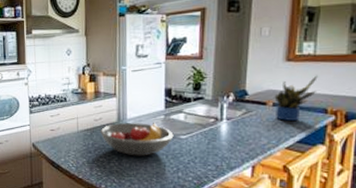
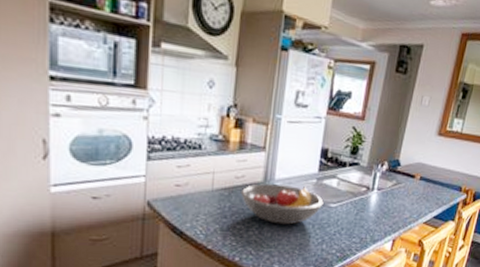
potted plant: present [274,75,318,121] -> none [420,153,460,196]

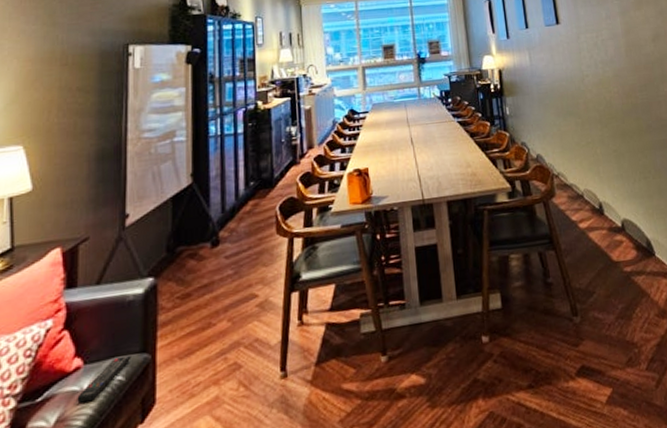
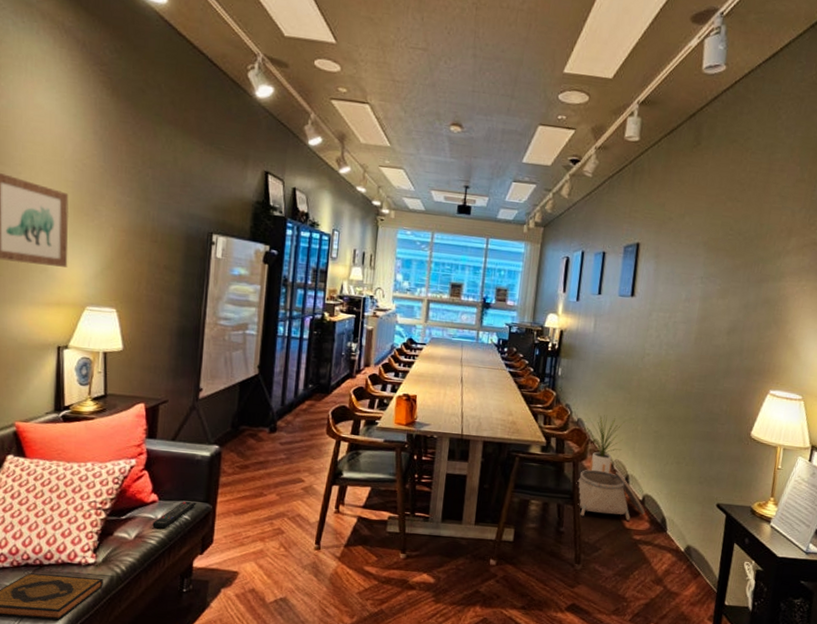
house plant: none [546,144,587,207] -> present [586,413,626,474]
basket: none [551,202,628,260] -> present [576,469,645,521]

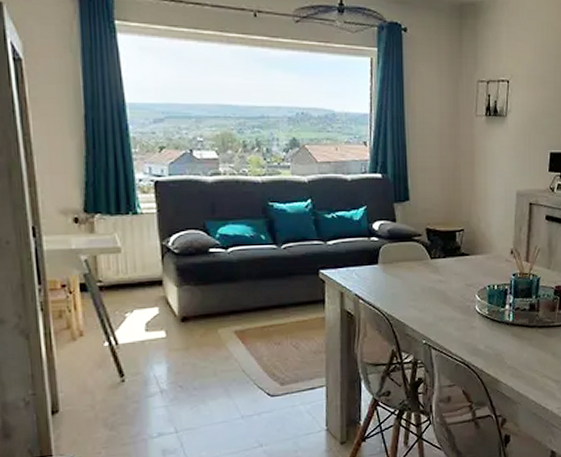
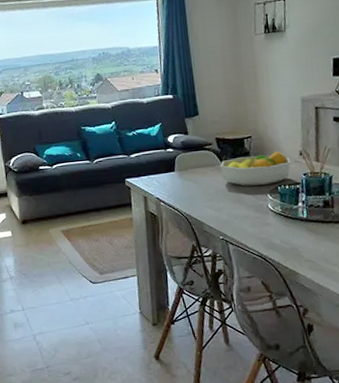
fruit bowl: none [428,247,502,285] -> present [220,150,291,186]

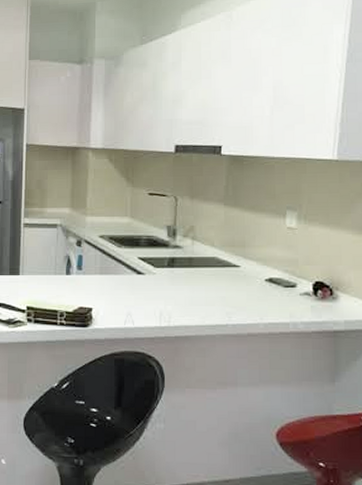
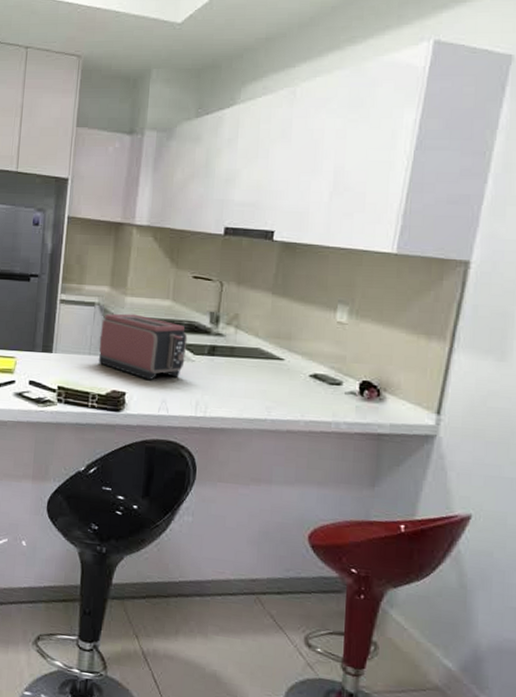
toaster: none [63,233,148,294] -> present [99,313,188,380]

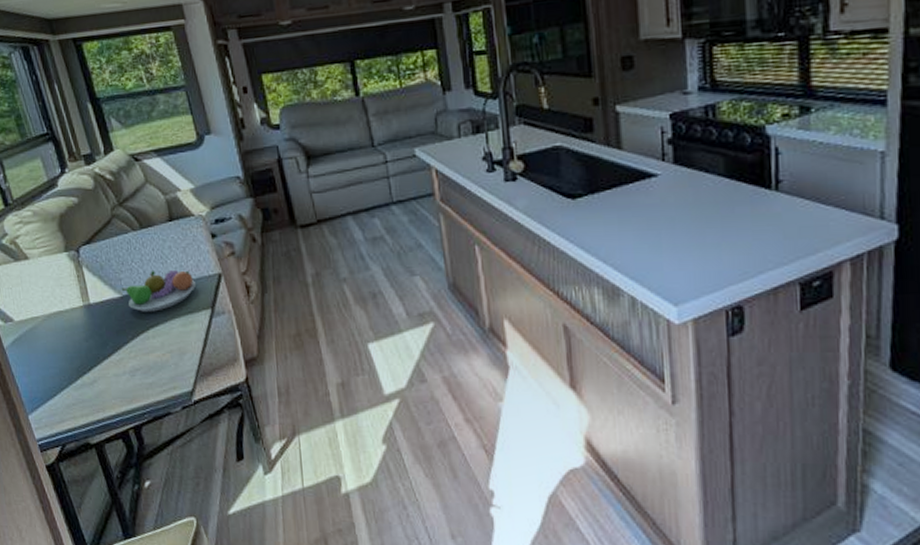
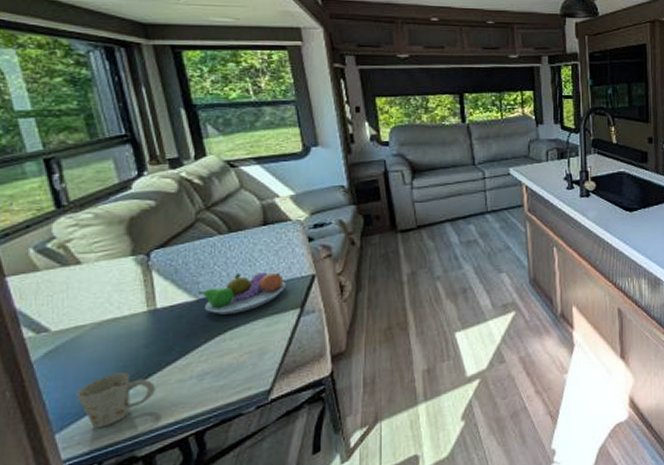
mug: none [39,363,98,413] -> present [76,372,155,428]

_Task objective_
Copy nothing but the lines above from the one with "toaster: none [63,233,148,294]" through the end of the material, word for word, and drop the pictures.

_Response to the task_
toaster: none [63,233,148,294] -> present [99,313,188,380]

mug: none [39,363,98,413] -> present [76,372,155,428]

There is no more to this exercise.